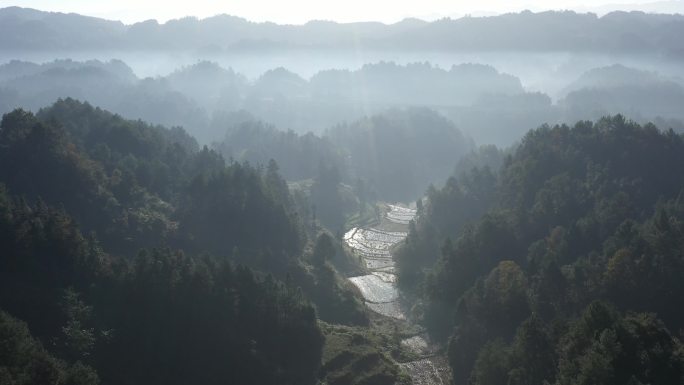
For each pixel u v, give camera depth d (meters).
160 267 107.81
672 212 130.25
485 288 118.44
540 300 111.06
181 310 104.31
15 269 102.50
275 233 158.25
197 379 97.94
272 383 101.75
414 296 155.25
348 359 112.81
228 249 148.75
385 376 109.75
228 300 108.44
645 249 109.69
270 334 109.56
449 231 182.38
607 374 71.81
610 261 108.56
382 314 147.38
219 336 103.75
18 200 115.81
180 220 154.38
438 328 133.75
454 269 137.38
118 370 94.88
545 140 186.62
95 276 107.88
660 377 73.38
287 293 115.94
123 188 153.88
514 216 151.12
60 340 94.00
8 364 74.81
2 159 140.62
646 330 80.38
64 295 100.56
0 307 92.75
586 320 84.94
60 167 142.88
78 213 138.38
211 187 160.12
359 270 178.62
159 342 100.31
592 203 147.38
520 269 121.06
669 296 104.62
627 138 167.62
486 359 95.81
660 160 159.25
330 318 136.62
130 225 144.00
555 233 135.38
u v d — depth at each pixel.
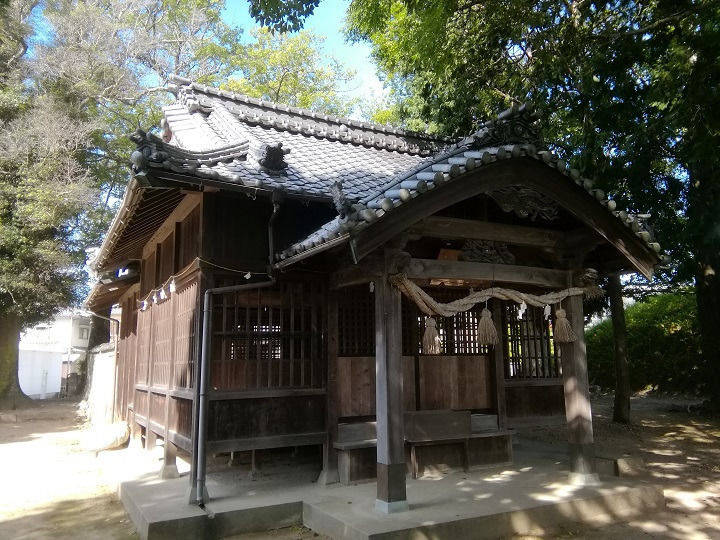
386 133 12.50
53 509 6.87
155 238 9.59
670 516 6.14
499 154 5.64
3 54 20.86
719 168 9.95
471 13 10.38
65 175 19.92
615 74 9.47
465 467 7.50
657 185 11.76
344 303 7.71
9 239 18.67
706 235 10.84
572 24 9.27
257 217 7.05
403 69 14.03
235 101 11.38
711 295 13.52
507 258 6.76
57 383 30.11
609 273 7.69
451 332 8.84
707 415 13.76
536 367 9.54
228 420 6.36
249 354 6.69
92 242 22.05
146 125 24.20
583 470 6.66
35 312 20.48
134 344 11.73
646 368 19.83
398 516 5.29
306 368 7.04
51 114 19.47
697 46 7.42
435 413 7.44
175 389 7.53
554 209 6.48
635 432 11.68
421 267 6.08
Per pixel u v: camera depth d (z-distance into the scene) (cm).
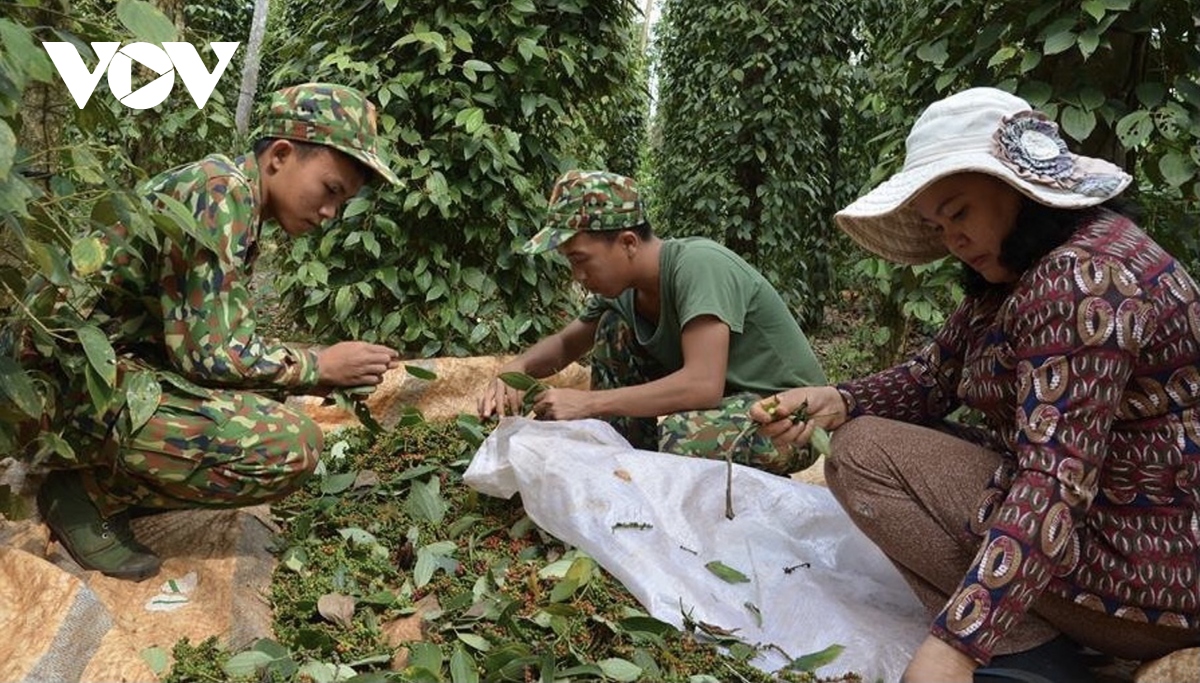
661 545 209
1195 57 261
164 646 177
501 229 394
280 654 176
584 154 459
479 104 389
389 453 272
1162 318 153
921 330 442
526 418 248
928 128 167
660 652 184
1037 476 150
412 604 203
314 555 218
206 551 209
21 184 154
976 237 164
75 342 185
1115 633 168
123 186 176
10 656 154
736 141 705
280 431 198
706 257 251
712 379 243
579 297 432
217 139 515
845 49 721
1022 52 271
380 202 380
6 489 185
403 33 386
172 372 199
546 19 401
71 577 167
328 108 202
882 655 181
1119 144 278
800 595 198
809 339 724
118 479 194
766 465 256
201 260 189
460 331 382
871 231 190
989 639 149
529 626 192
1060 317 152
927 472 179
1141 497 160
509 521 240
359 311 393
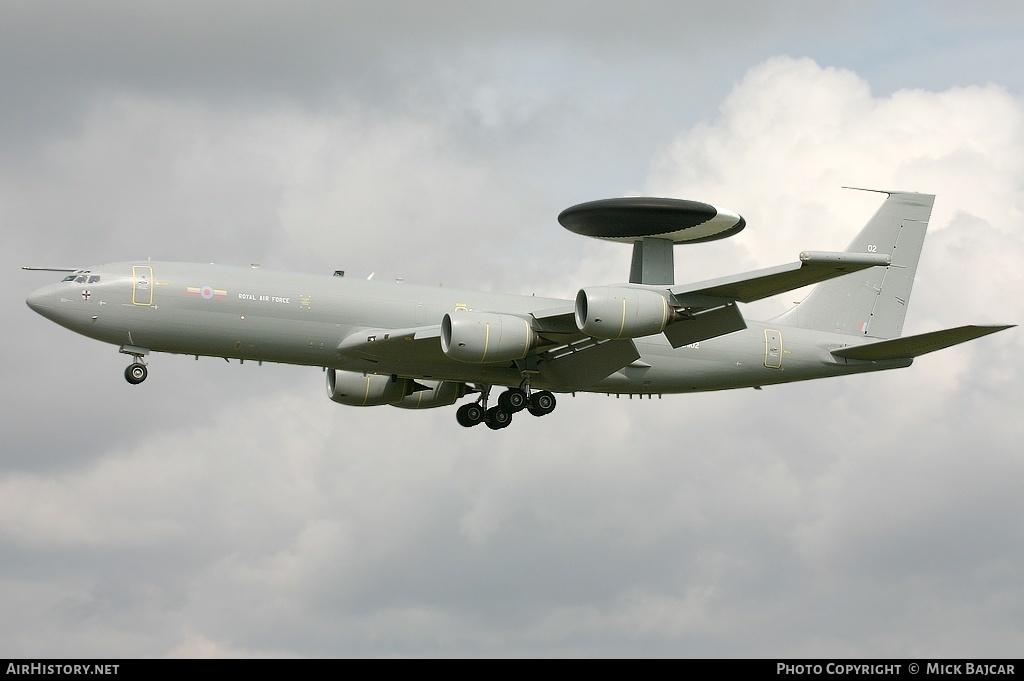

______

**REQUIRED ACTION**
Here the job is to copy the stretch of records from the line containing "60 167 142.88" through the line containing "554 209 6.48", word for word. Leave every picture out.

**ANSWER TO THE PROBLEM**
60 167 142.88
78 213 138.38
211 187 160.12
359 270 178.62
159 342 100.31
592 203 147.38
520 269 121.06
669 296 104.62
627 138 167.62
486 359 95.81
660 160 159.25
330 318 136.62
130 225 144.00
555 233 135.38
u v d — depth at each pixel.
386 133 12.50
53 509 6.87
155 238 9.59
670 516 6.14
499 154 5.64
3 54 20.86
719 168 9.95
471 13 10.38
65 175 19.92
615 74 9.47
465 467 7.50
657 185 11.76
344 303 7.71
9 239 18.67
706 235 10.84
572 24 9.27
257 217 7.05
403 69 14.03
235 101 11.38
711 295 13.52
507 258 6.76
57 383 30.11
609 273 7.69
451 332 8.84
707 415 13.76
536 367 9.54
228 420 6.36
249 354 6.69
92 242 22.05
146 125 24.20
583 470 6.66
35 312 20.48
134 344 11.73
646 368 19.83
398 516 5.29
306 368 7.04
51 114 19.47
697 46 7.42
435 413 7.44
175 389 7.53
554 209 6.48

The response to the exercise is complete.